_Tekst_:
________________

Cursus ‘Gewoon doen!’ voor deelnemers aan voedselbanken gemonitord

Stappen zetten naar meer zelfredzaamheid

De overheid rekent op actieve burgers, mensen die zelf hun leven vorm kunnen geven en in staat zijn problemen op te lossen. Voor het merendeel van de bevolking is dit geen probleem. Er zijn echter ook mensen die hier niet toe in staat zijn. Om deze groep meer perspectief te bieden is het project ‘Wat aandacht krijgt, dat groeit’ ontwikkeld. Het project is gericht op empowerment. In een serie van acht bijeenkomsten gaan de deelnemers aan de slag met vragen als: wie ben ik, wat wil ik, wat kan ik, welke stappen wil ik gaan zetten en wie kan mij daarbij helpen?

Het project begon in 2014 als pilot bij acht deelnemende voedselbanken. Een jaar later startte de tweede fase, met een aangepaste cursus en in nauwe samenwerking met lokale welzijnsorganisaties die ook de cursus ‘Gewoon doen!’ gingen verzorgen.

Monitor

Deze tweede fase is nu gemonitord onder van vier van de acht deelnemende voedselbanken: Amersfoort, Delft, Doetinchem en Tiel. De voedselbanken in Hellendoorn, Hoogezand, Rivierenland, Steenwijkerland en Zwijndrecht deden wel mee aan het project, maar zijn niet gemonitord. Heeft de cursus ‘Gewoon doen!’ inderdaad bijgedragen aan de empowerment van deelnemers van voedselbanken? Aan de monitor deden 17 deelnemers mee, zij werden voorafgaand, direct na afloop en 2-3 maanden na afloop van de cursus gevraagd naar hun ervaringen.

________________

_Gevonden gegevens_:
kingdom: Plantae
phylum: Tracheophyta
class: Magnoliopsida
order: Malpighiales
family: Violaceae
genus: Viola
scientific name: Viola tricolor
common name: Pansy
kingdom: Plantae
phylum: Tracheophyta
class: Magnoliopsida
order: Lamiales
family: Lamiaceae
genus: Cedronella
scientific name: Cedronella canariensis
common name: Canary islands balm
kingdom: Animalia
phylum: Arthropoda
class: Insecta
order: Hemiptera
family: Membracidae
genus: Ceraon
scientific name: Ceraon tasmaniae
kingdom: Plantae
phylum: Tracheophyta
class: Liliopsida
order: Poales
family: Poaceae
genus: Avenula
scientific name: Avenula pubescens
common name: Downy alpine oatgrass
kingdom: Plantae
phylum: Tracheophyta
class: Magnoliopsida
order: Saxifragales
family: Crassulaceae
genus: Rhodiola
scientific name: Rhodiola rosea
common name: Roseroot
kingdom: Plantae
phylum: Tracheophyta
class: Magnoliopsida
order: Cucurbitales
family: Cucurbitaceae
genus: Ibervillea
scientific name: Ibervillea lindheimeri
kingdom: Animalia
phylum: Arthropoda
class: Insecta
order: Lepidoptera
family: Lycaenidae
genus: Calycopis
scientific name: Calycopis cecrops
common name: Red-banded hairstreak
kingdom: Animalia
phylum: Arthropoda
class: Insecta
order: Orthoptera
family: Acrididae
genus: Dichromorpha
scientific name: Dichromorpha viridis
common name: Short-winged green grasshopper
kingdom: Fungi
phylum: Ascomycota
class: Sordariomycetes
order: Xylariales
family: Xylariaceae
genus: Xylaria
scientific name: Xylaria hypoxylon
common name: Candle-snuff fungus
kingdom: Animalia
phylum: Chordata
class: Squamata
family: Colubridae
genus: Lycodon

________________

_Wat wordt gevraagd_: In welk jaar begon het project volgens de tekst als pilot?

_Volledig antwoord_: In 2014.